The weakest whole networks identified were “providing funding network,” “receiving funding network,” and “sharing funding network.” Parameters identified by Gessell et al. (2013) suggest that the average degree value for a network should be greater than one; however, each of the funding networks in our study did not achieve this, ranging from 0.5 to 0.8. Similarly, for a network to indicate a greater probability of mutual relationships between organizations, density values should be greater than 50% but no lower than 15% (Gesell et al., 2013). The “providing,” “receiving,” and “sharing funding” networks in the system also fell outside this range. This is not surprising, given the increasing disinvestment in NCD prevention and the strong competition to access the mere 6% available within the $181 billion Australian health care budget (Bagnall et al., 2019; Di Angelantonio et al., 2016). Consideration of opportunities to apply for joint funding and collaborate on such projects warrant exploration and discussion.
Study Limitations
We may have failed to capture all organizations and the prevention programs operating within the LGA; however, we attempted to address this by seeking advice on who to include in the study from the advisory committee members, local HPOs, and the organizations operating in the LGA. The cross-sectional data are a snapshot in time of the nutrition, physical activity, and obesity prevention network of a metropolitan LGA, but it does provide insights into the network, which will inform future discussions and planning.
Implications for Practice and Policy
Collaboration and partnerships are an essential component of health promotion, as improved health outcomes and prevention of NCDs cannot be attained by any one organization, given their inherent complexity. Therefore, collecting data on what is happening within a network, such as an LGA, is invaluable as it can inform open discussions across the networks organizations, which can facilitate collaborative planning of policy and practices to improve system operations.
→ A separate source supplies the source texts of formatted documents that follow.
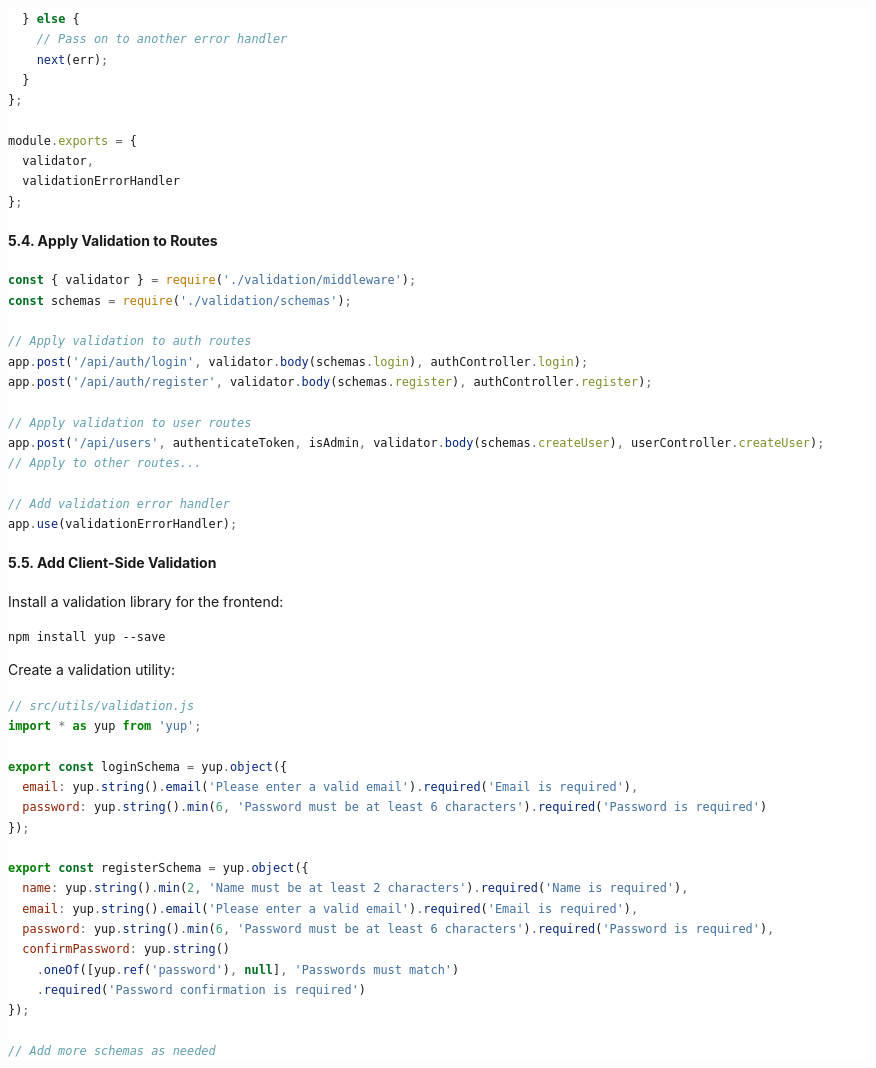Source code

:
 ```javascript
  } else {
    // Pass on to another error handler
    next(err);
  }
};

module.exports = {
  validator,
  validationErrorHandler
};
```

#### 5.4. Apply Validation to Routes
```javascript
const { validator } = require('./validation/middleware');
const schemas = require('./validation/schemas');

// Apply validation to auth routes
app.post('/api/auth/login', validator.body(schemas.login), authController.login);
app.post('/api/auth/register', validator.body(schemas.register), authController.register);

// Apply validation to user routes
app.post('/api/users', authenticateToken, isAdmin, validator.body(schemas.createUser), userController.createUser);
// Apply to other routes...

// Add validation error handler
app.use(validationErrorHandler);
```

#### 5.5. Add Client-Side Validation
Install a validation library for the frontend:
```
npm install yup --save
```

Create a validation utility:
```javascript
// src/utils/validation.js
import * as yup from 'yup';

export const loginSchema = yup.object({
  email: yup.string().email('Please enter a valid email').required('Email is required'),
  password: yup.string().min(6, 'Password must be at least 6 characters').required('Password is required')
});

export const registerSchema = yup.object({
  name: yup.string().min(2, 'Name must be at least 2 characters').required('Name is required'),
  email: yup.string().email('Please enter a valid email').required('Email is required'),
  password: yup.string().min(6, 'Password must be at least 6 characters').required('Password is required'),
  confirmPassword: yup.string()
    .oneOf([yup.ref('password'), null], 'Passwords must match')
    .required('Password confirmation is required')
});

// Add more schemas as needed
```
In this research, the potential role of core organizations needs to be recognized. These organizations have the capacity to play a facilitation role in strengthening the system through supporting increased communication fostering collaborations and partnerships. Increased communication will raise awareness of other organizations in the network and their activities and provide opportunities for discourse around collaborative activities and potentially joint funding applications. Reorienting partnerships to facilitate resource and expertise sharing will also improve the ability of organizations to consolidate scarce resources and act strategically in addressing obesity and its associated risk factors in the network. The findings from this study will be provided to the participating organizations by the HPOs working in the LGA.
SNA can assist in understanding the complex area of NCD prevention, but it has had limited application. This social network study provides data that can be discussed and actioned, thereby acting as a catalyst for change.